Some women are organizational pros with their handbags, sorting their necessities into smaller purses and pouches before dropping them in. Other women's bags are a jumble of laptop chargers, eyeliners, pens, notebooks and keys. Going out on a limb, we'd guess the latter group stands as the majority.
With that struggle in mind, the founders of the handbag line Dagne Dover set out two years ago to create super-functional bags that have dedicated compartments and holsters for all of those everyday items. And the idea seems to have stuck: The startup just raised $1.25 million from investors including 2020 Ventures LP, First Round Capital's Dorm Room Fund, Wharton School of Business professor David Bell, Fabrice Grinda and Coach's former North American VP of sales, Dominic Cioffoletti.
In fact, two of the company's three founders cut their teeth at Coach. CEO Melissa Mash was a senior account associate, working on the Bloomingdales and Macy's accounts before heading off to business school at Wharton, while creative director Jessy Dover had interned on the company's product development team. COO Deepa Gandhi, also a Wharton grad, has experience at Club Monaco.

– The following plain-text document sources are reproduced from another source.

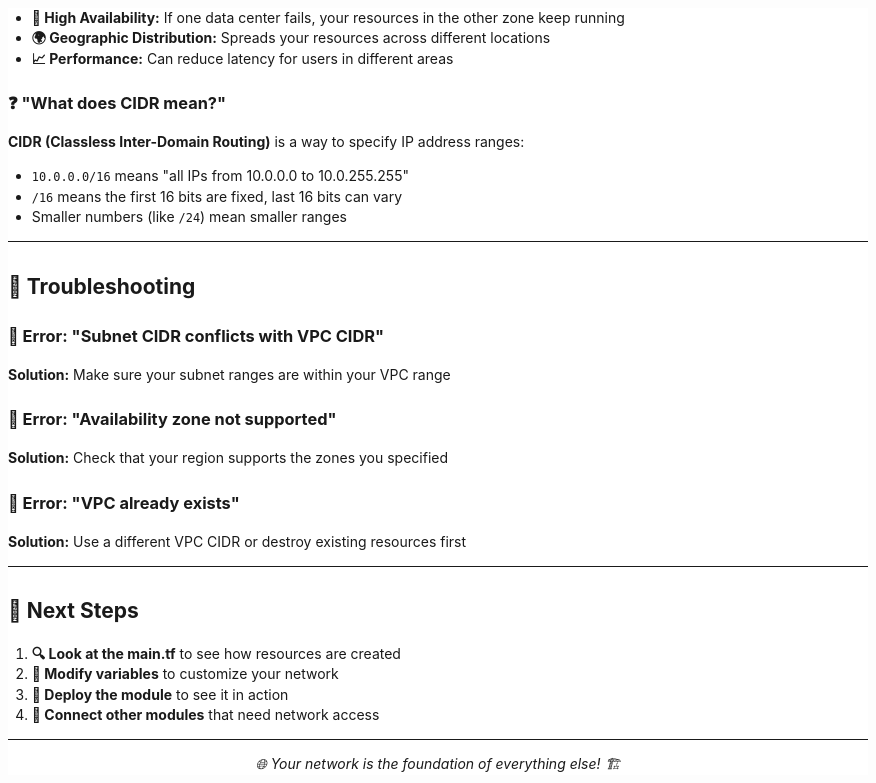 - **🔄 High Availability:** If one data center fails, your resources in the other zone keep running
- **🌍 Geographic Distribution:** Spreads your resources across different locations
- **📈 Performance:** Can reduce latency for users in different areas

### **❓ "What does CIDR mean?"**

**CIDR (Classless Inter-Domain Routing)** is a way to specify IP address ranges:
- `10.0.0.0/16` means "all IPs from 10.0.0.0 to 10.0.255.255"
- `/16` means the first 16 bits are fixed, last 16 bits can vary
- Smaller numbers (like `/24`) mean smaller ranges

---

## 🔧 **Troubleshooting**

### **🚨 Error: "Subnet CIDR conflicts with VPC CIDR"**
**Solution:** Make sure your subnet ranges are within your VPC range

### **🚨 Error: "Availability zone not supported"**
**Solution:** Check that your region supports the zones you specified

### **🚨 Error: "VPC already exists"**
**Solution:** Use a different VPC CIDR or destroy existing resources first

---

## 🎯 **Next Steps**

1. **🔍 Look at the main.tf** to see how resources are created
2. **📝 Modify variables** to customize your network
3. **🚀 Deploy the module** to see it in action
4. **🔗 Connect other modules** that need network access

---

<div align="center">
  <p><em>🌐 Your network is the foundation of everything else! 🏗️</em></p>
</div>
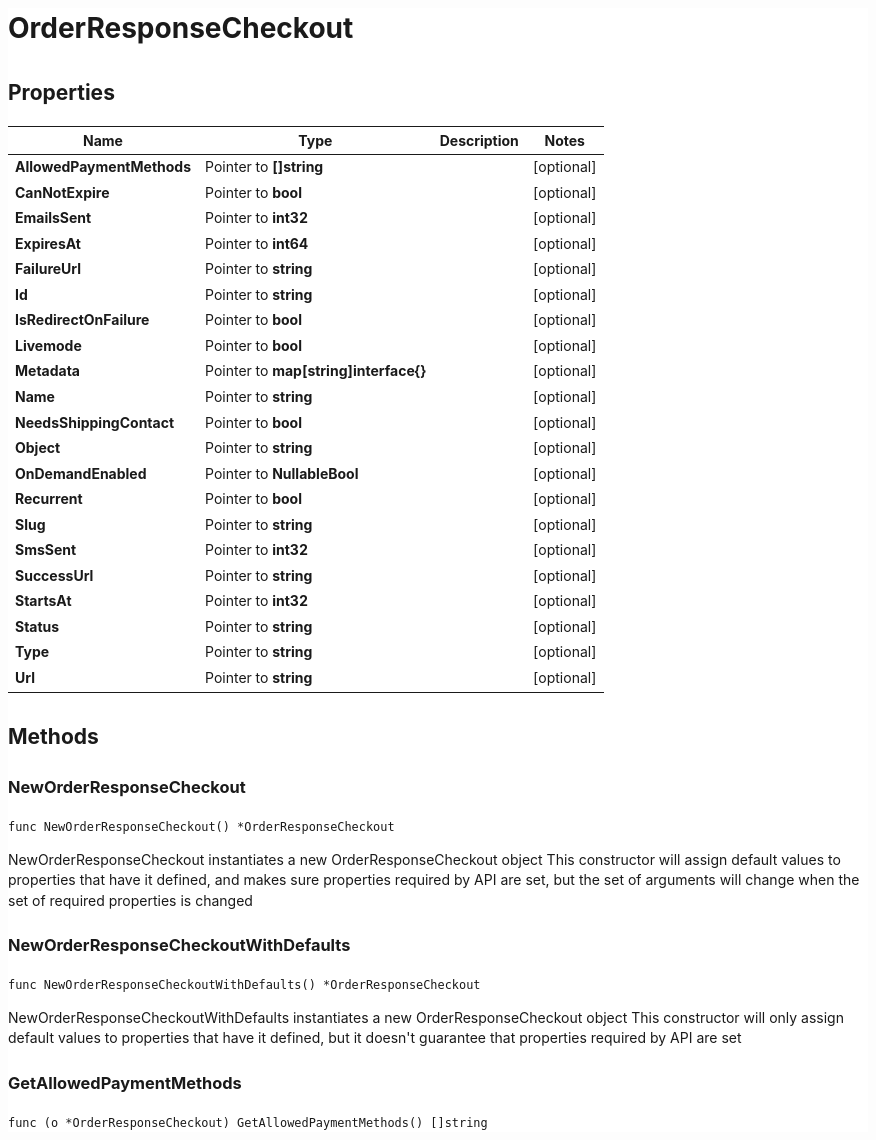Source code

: # OrderResponseCheckout

## Properties

Name | Type | Description | Notes
------------ | ------------- | ------------- | -------------
**AllowedPaymentMethods** | Pointer to **[]string** |  | [optional] 
**CanNotExpire** | Pointer to **bool** |  | [optional] 
**EmailsSent** | Pointer to **int32** |  | [optional] 
**ExpiresAt** | Pointer to **int64** |  | [optional] 
**FailureUrl** | Pointer to **string** |  | [optional] 
**Id** | Pointer to **string** |  | [optional] 
**IsRedirectOnFailure** | Pointer to **bool** |  | [optional] 
**Livemode** | Pointer to **bool** |  | [optional] 
**Metadata** | Pointer to **map[string]interface{}** |  | [optional] 
**Name** | Pointer to **string** |  | [optional] 
**NeedsShippingContact** | Pointer to **bool** |  | [optional] 
**Object** | Pointer to **string** |  | [optional] 
**OnDemandEnabled** | Pointer to **NullableBool** |  | [optional] 
**Recurrent** | Pointer to **bool** |  | [optional] 
**Slug** | Pointer to **string** |  | [optional] 
**SmsSent** | Pointer to **int32** |  | [optional] 
**SuccessUrl** | Pointer to **string** |  | [optional] 
**StartsAt** | Pointer to **int32** |  | [optional] 
**Status** | Pointer to **string** |  | [optional] 
**Type** | Pointer to **string** |  | [optional] 
**Url** | Pointer to **string** |  | [optional] 

## Methods

### NewOrderResponseCheckout

`func NewOrderResponseCheckout() *OrderResponseCheckout`

NewOrderResponseCheckout instantiates a new OrderResponseCheckout object
This constructor will assign default values to properties that have it defined,
and makes sure properties required by API are set, but the set of arguments
will change when the set of required properties is changed

### NewOrderResponseCheckoutWithDefaults

`func NewOrderResponseCheckoutWithDefaults() *OrderResponseCheckout`

NewOrderResponseCheckoutWithDefaults instantiates a new OrderResponseCheckout object
This constructor will only assign default values to properties that have it defined,
but it doesn't guarantee that properties required by API are set

### GetAllowedPaymentMethods

`func (o *OrderResponseCheckout) GetAllowedPaymentMethods() []string`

According to Mash, their target demographic is busy women. Period. Age isn't so much a factor, although a large proportion of their shoppers are undergrads. To bridge age and style gaps, they've intentionally kept the structure minimal and logo-free — a trend in the handbag market overall.
As with brands like Everlane and Warby Parker, Dagne Dover sells direct to consumer online, which has helped keep costs down. A coated linen canvas tote goes for $265, which is high — that price might feel more comfortable if it were leather — but not completely unthinkable.